1965 Ford XL
After 1964, the big Ford XL started to decline in popularity. Though full-size Ford production rose 9.2 percent for model year 1964, XL volume eased by nearly seven percent. The explanation lies in the advent of the big-inch, high-power intermediates we'd come to call "muscle cars," the first of which arrived this year with Pontiac's GTO and the Oldsmobile 4-4-2, both option packages.
Then too, Ford siphoned off a few XL sales with its new Mustang, the first of the sporty compact "ponycars," introduced in April. The switch was on to smaller, less costly enthusiast's cars. However, there was one 1964 record: The two-door hardtop garnered 58,306 orders to become the single most popular big XL before or since.
Ford billed its 1965 full-size cars as "all-new," and it wasn't kidding. They were the most extensively changed Fords since 1949, different in every way except for drivetrains and the 119-inch wheelbase. Styling was more angular and less aggressive, with smoother body sides, a cleaner "face," and a crisper, lighter appearance.
The full-size 1965s were the most changed Fords since 1949.
Underneath was a beefed-up front suspension with a design so good it's still the basis for many of today's NASCAR Grand National stockers, and the rear suspension was modernized with coil springs and three-link geometry.
Weight dropped by more than 100 pounds model-for-model and width slimmed by over two inches, though overall length stayed about the same. In all, it was a sensible, well-executed package of restrained good taste.
An overlooked fact about the big 1965 Ford is that, despite its more sober appearance, it carried the division to its best-ever year in NASCAR competition. Ford won 48 of the scheduled 55 events with its full-size model, which was quite an achievement considering that a rules dispute kept the factory Dodge and Plymouth teams out for most of the season and that those and other makes were now represented by intermediates.
Still, racing wasn't uppermost in Ford's big-car planning for 1965, and this year's XL reflected the market shift to smaller hot cars. Cancellation of the hardtop sedan again left the subseries with just convertible and hardtop coupe.
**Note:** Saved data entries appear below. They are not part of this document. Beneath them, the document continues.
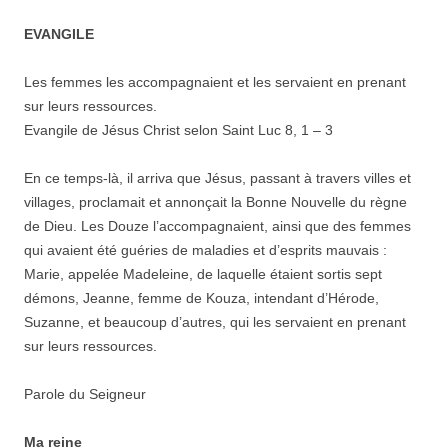
EVANGILE
Les femmes les accompagnaient et les servaient en prenant
sur leurs ressources.
Evangile de Jésus Christ selon Saint Luc 8, 1 – 3
En ce temps-là, il arriva que Jésus, passant à travers villes et
villages, proclamait et annonçait la Bonne Nouvelle du règne
de Dieu. Les Douze l’accompagnaient, ainsi que des femmes
qui avaient été guéries de maladies et d’esprits mauvais :
Marie, appelée Madeleine, de laquelle étaient sortis sept
démons, Jeanne, femme de Kouza, intendant d’Hérode,
Suzanne, et beaucoup d’autres, qui les servaient en prenant
sur leurs ressources.
Parole du Seigneur
Ma reine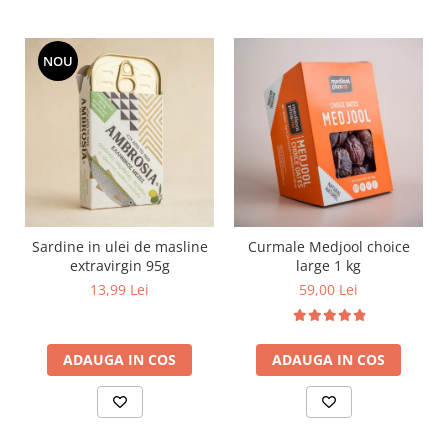
NOU
Sardine in ulei de masline
Curmale Medjool choice
extravirgin 95g
large 1 kg
13,99 Lei
59,00 Lei
ADAUGA IN COS
ADAUGA IN COS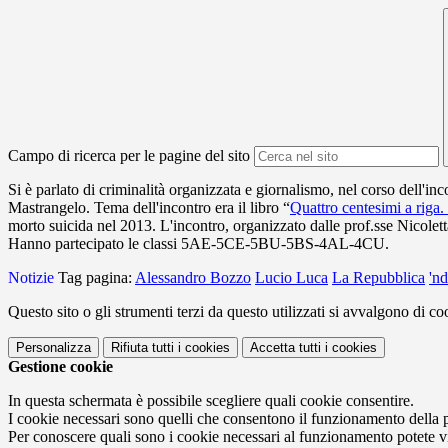
Campo di ricerca per le pagine del sito
Si è parlato di criminalità organizzata e giornalismo, nel corso dell'i
Mastrangelo. Tema dell'incontro era il libro “
Quattro centesimi a riga.
morto suicida nel 2013. L'incontro, organizzato dalle prof.sse Nicolet
Hanno partecipato le classi 5AE-5CE-5BU-5BS-4AL-4CU.
Notizie
Tag pagina:
Alessandro Bozzo
Lucio Luca
La Repubblica
'n
Questo sito o gli strumenti terzi da questo utilizzati si avvalgono di coo
Personalizza
Rifiuta tutti
i cookies
Accetta tutti
i cookies
Gestione cookie
In questa schermata è possibile scegliere quali cookie consentire.
I cookie necessari sono quelli che consentono il funzionamento della pi
Per conoscere quali sono i cookie necessari al funzionamento potete v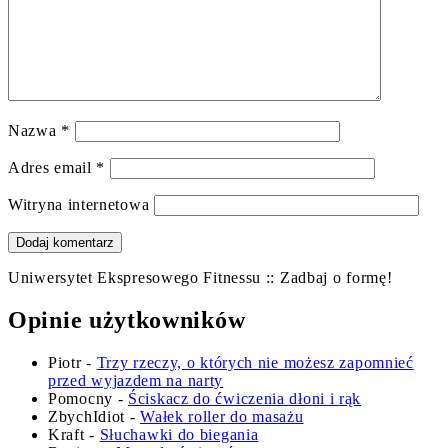
Nazwa
*
Adres email
*
Witryna internetowa
Uniwersytet Ekspresowego Fitnessu :: Zadbaj o formę!
Opinie użytkowników
Piotr
-
Trzy rzeczy, o których nie możesz zapomnieć
przed wyjazdem na narty
Pomocny
-
Ściskacz do ćwiczenia dłoni i rąk
ZbychIdiot
-
Wałek roller do masażu
Kraft
-
Słuchawki do biegania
The latter's roofline continued the slantback theme, which contributed to Ford's victory streak on the supertracks but was only incidental in the showroom.
Aside from the changes shared with its linemates, the XL was pretty much the same as before, but it was now upstaged for the first time by a new line leader, the limousine-like Galaxie 500 LTD. Offered as a two- and four-door hardtop with plush bench-seat interiors, the LTD was promoted as being "quieter than a Rolls-Royce."
A 1965 Ford XL hardtop coupe.
The XL, on the other hand, was hardly promoted at all. The result was predictable. Though prices stayed virtually the same, XL output plummeted 57 percent for 1965, down to 37,990 units and a mere 3.9 percent of total big-Ford production. By contrast, the LTD saw nearly three times that volume, a significant 105,726 units.
Meantime, Chrysler Corporation turned its "standard" 1962-1964 Dodge and Plymouth into intermediates this year, mostly by a simple name change. Available with bucket seats and engines up to 426 cubes, the "new" Dodge Coronet and Plymouth Belvedere only swelled the ranks of sporty intermediates.
Despite the trend to hot middle-weights and lower-priced luxury biggies, there was still a place for full-size performance machines. And indeed, there was a lot to be said for buying a 427 Ford XL in 1965.
Car Life magazine tested a big-block hardtop. Despite a broken shock and other suspension problems and with no special engine prep or trick tires, it managed 4.8 seconds in the 0-60 mph run and an average 14.9 seconds at 97 mph in the standing quarter-mile-real "stoplight drag" stuff. Top speed: a thrilling 136 mph.
Hot Rod played with a
similar mount, did a bit of tweaking, and rocketed through the quarter
in 14.43 seconds at 108.04 mph: "The  Galaxie 500/XL is a
reliable, fast car that will attract attention wherever those in the
know hear that wicked idle. At a going price of $4725 as equipped, it
isn't cheap, but then quality and performance never are."